Work order A
From the FrameExit text below, list every command given in the installation steps.
Work order B
Decide whether each statement agrees with the FrameExit text below: (i) the repository was tested in Ubuntu 16.04 and Cuda 10; (ii) the pretrained models belong in the directory resources/models; (iii) the paper was presented at CVPR 2021 as a poster. Answer yes or no for each and quote the words that decide it.

The inference code for FrameExit paper presented in CVPR 2021 (oral paper).

Amir Ghodrati*,1, Babak Ehteshami Bejnordi*,1, Amirhossein Habibian1, "FrameExit: Conditional Early Exiting for Efficient Video Recognition", CVPR 2021 [arxiv].

* Equal contribution

1 Qualcomm AI Research (Qualcomm AI Research is an initiative of Qualcomm Technologies, Inc)

Reference

If you find our work useful for your research, please cite:

@inproceedings{ghodrati2021,
  title={FrameExit: Conditional Early Exiting for Efficient Video Recognition},
  author={Ghodrati, Amir and Bejnordi, Babak Ehteshami and Habibian, Amirhossein},
  booktitle={Proceedings of the IEEE Conference on Computer Vision and Pattern Recognition},
  year={2021}
}

Method

! an image

Install

This repository has been tested in Ubuntu 16.04 and Cuda 10. Clone this repository and follow these steps:

conda create -n frameexit python=3.6
conda activate frameexit
conda install pytorch=1.3.1 torchvision=0.4.2 pillow pyyaml
pip install fire==0.3.1 pytorch-ignite==0.3.0

Pretrained models

Our pretrained models can be downloaded from here and should be placed inside the directory resources/checkpoints:

activitynet_checkpoint_25gmac.pth

minikinetics_checkpoint_19.7gmac.pth

Evaluation

To get help:

python3.6 inference.py config/activitynet_inference_2d.yml --help

To get the results on ActivityNet1.3, run the following command:

python3.6 inference.py config/activitynet_inference_2d.yml --data.path_frame <path/to/activitynet/frames> --checkpoint.init <path/to/activitynet/model>

For Mini-Kinetics:

python3.6 inference.py config/minikinetics_inference_2d.yml --data.path_frame <path/to/minikinetics/frames> --checkpoint.init <path/to/minikinetics/model>

where <path/to/.../frames> is the path to the extracted frames, and <path/to/.../model> points to the model file.

Supplied information
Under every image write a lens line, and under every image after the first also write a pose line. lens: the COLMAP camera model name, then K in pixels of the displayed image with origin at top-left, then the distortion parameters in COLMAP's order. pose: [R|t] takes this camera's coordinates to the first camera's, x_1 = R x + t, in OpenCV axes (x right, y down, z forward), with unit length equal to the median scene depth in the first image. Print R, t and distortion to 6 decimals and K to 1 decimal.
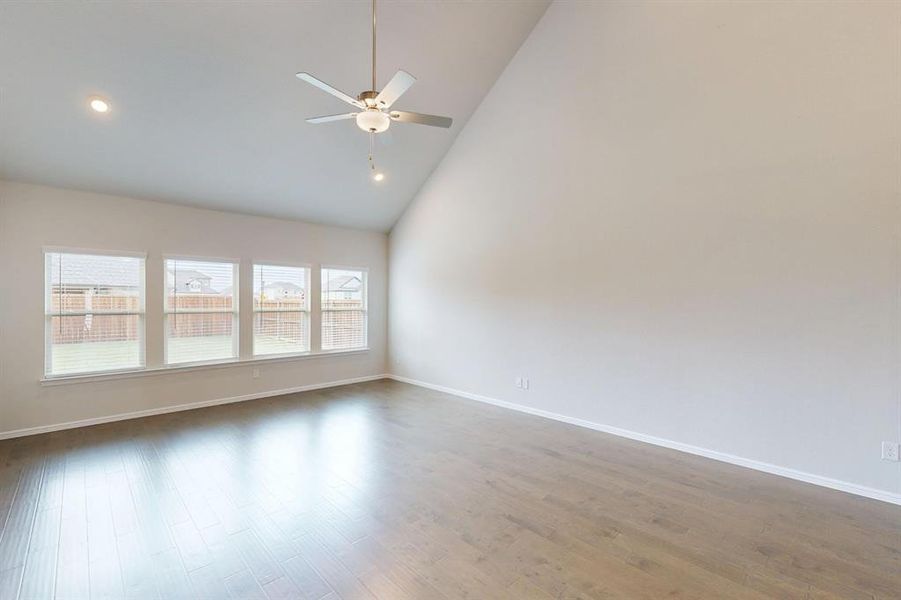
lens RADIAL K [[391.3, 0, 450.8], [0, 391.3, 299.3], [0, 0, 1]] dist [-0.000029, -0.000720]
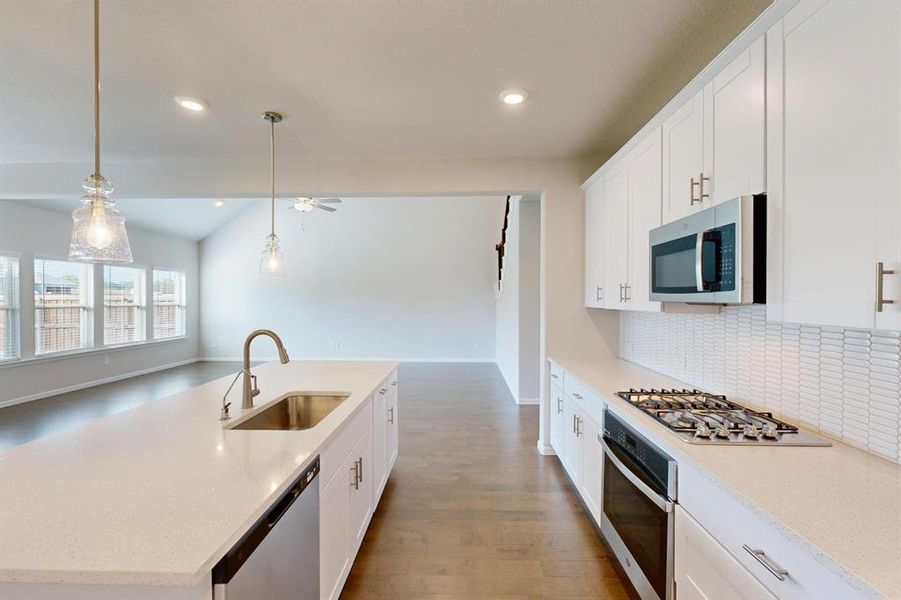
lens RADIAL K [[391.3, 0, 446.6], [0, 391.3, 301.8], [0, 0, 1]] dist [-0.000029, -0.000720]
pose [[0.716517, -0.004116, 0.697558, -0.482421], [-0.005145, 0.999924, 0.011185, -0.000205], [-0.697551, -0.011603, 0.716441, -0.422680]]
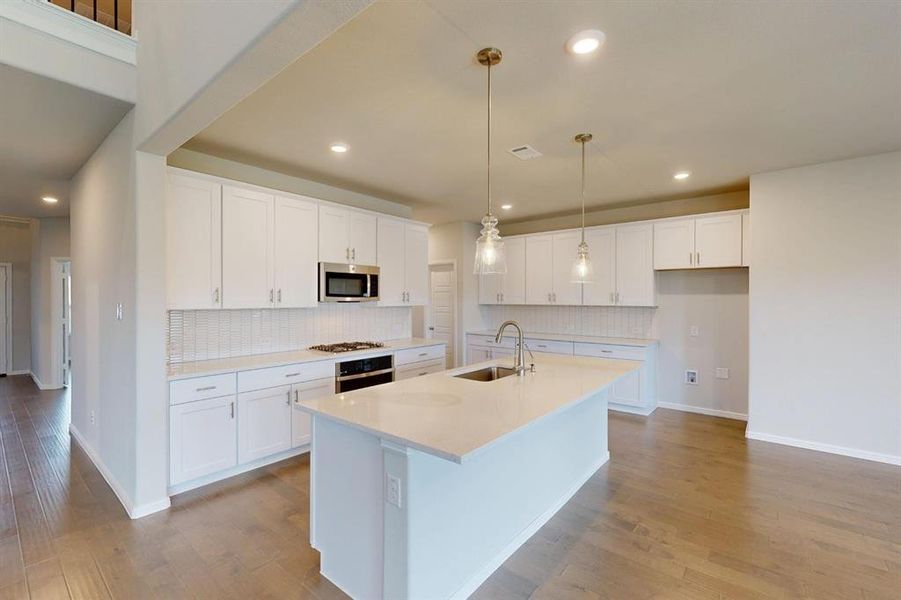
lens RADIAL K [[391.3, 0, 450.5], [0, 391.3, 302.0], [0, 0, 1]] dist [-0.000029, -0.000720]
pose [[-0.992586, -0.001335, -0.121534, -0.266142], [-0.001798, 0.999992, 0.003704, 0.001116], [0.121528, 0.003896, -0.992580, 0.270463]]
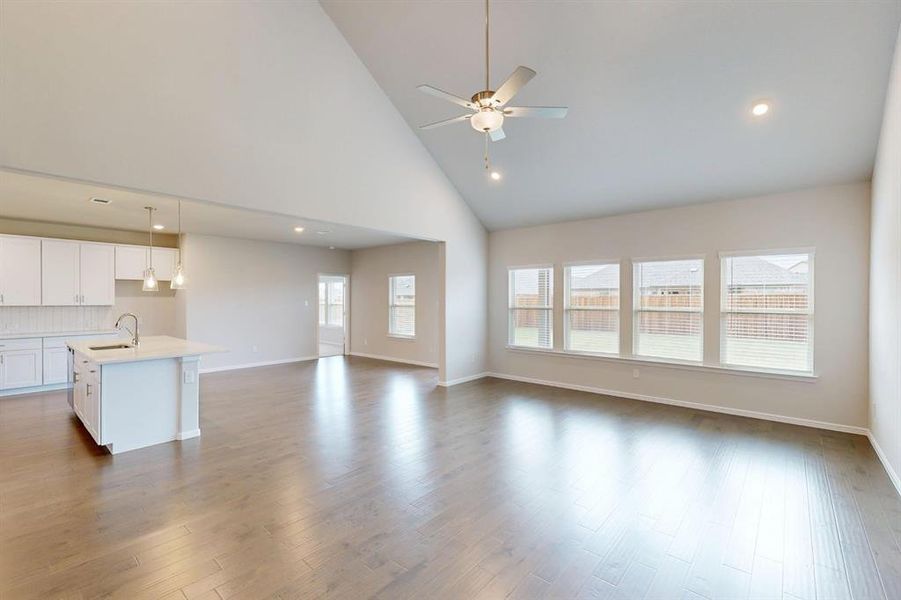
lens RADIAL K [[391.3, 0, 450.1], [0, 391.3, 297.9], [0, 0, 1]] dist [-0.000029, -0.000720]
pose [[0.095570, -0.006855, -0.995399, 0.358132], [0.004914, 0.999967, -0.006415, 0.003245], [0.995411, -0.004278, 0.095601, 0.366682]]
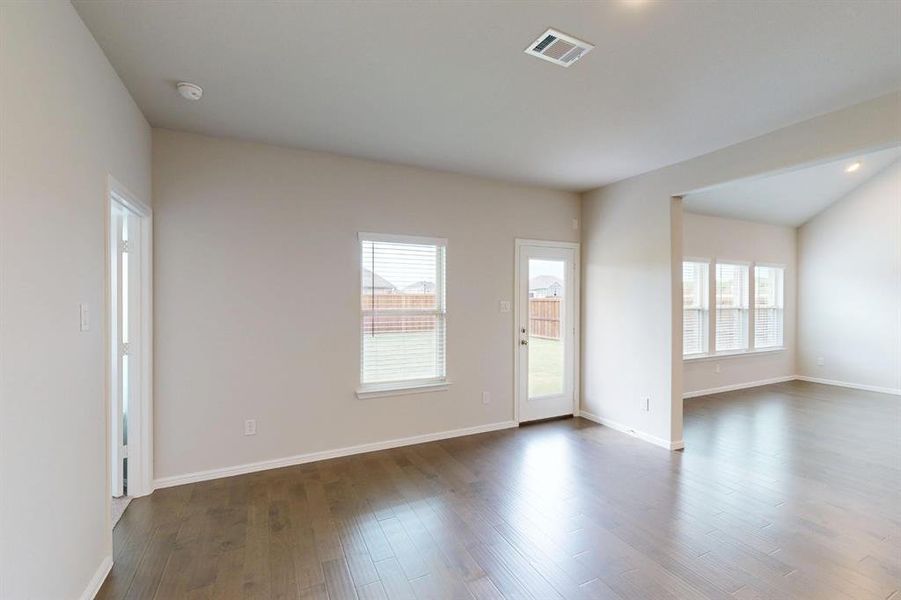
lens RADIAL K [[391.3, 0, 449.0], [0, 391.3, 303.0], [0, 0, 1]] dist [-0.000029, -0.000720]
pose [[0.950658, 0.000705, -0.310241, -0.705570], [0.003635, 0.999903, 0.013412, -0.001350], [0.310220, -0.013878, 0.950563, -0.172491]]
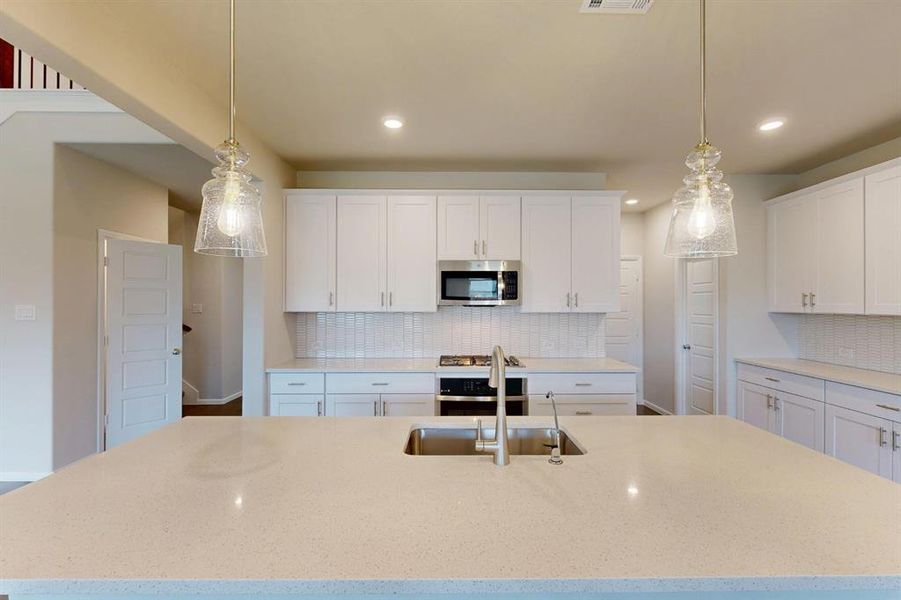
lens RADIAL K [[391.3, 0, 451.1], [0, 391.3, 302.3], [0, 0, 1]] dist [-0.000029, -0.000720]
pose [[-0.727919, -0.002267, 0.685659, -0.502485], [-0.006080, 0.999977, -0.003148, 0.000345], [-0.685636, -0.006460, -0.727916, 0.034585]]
...
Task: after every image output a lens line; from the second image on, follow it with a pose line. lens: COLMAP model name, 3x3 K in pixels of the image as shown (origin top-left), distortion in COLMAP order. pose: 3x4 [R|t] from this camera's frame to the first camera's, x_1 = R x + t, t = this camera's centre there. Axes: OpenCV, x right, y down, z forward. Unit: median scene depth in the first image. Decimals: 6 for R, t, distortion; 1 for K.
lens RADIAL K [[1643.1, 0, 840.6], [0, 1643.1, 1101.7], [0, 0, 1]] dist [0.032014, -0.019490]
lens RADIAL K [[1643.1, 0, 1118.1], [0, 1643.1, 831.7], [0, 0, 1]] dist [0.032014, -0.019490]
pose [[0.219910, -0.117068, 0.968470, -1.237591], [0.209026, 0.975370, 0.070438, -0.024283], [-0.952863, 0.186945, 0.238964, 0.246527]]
* * *
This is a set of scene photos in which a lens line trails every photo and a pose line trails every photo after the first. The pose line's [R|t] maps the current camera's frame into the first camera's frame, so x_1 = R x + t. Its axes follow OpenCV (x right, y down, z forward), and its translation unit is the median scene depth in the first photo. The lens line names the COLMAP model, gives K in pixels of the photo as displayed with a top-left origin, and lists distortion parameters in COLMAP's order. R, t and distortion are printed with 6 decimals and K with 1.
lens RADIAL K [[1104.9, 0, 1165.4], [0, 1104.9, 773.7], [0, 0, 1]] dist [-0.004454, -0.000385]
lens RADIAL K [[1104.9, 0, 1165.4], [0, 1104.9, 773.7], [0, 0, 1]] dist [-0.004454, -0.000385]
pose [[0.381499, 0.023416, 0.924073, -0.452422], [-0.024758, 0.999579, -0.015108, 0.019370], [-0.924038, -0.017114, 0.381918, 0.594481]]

Task response A
conda create -n frameexit python=3.6
conda activate frameexit
conda install pytorch=1.3.1 torchvision=0.4.2 pillow pyyaml
pip install fire==0.3.1 pytorch-ignite==0.3.0

Task response B
(i) Yes: "This repository has been tested in Ubuntu 16.04 and Cuda 10."
(ii) No: "should be placed inside the directory resources/checkpoints"
(iii) No: "presented in CVPR 2021 (oral paper)"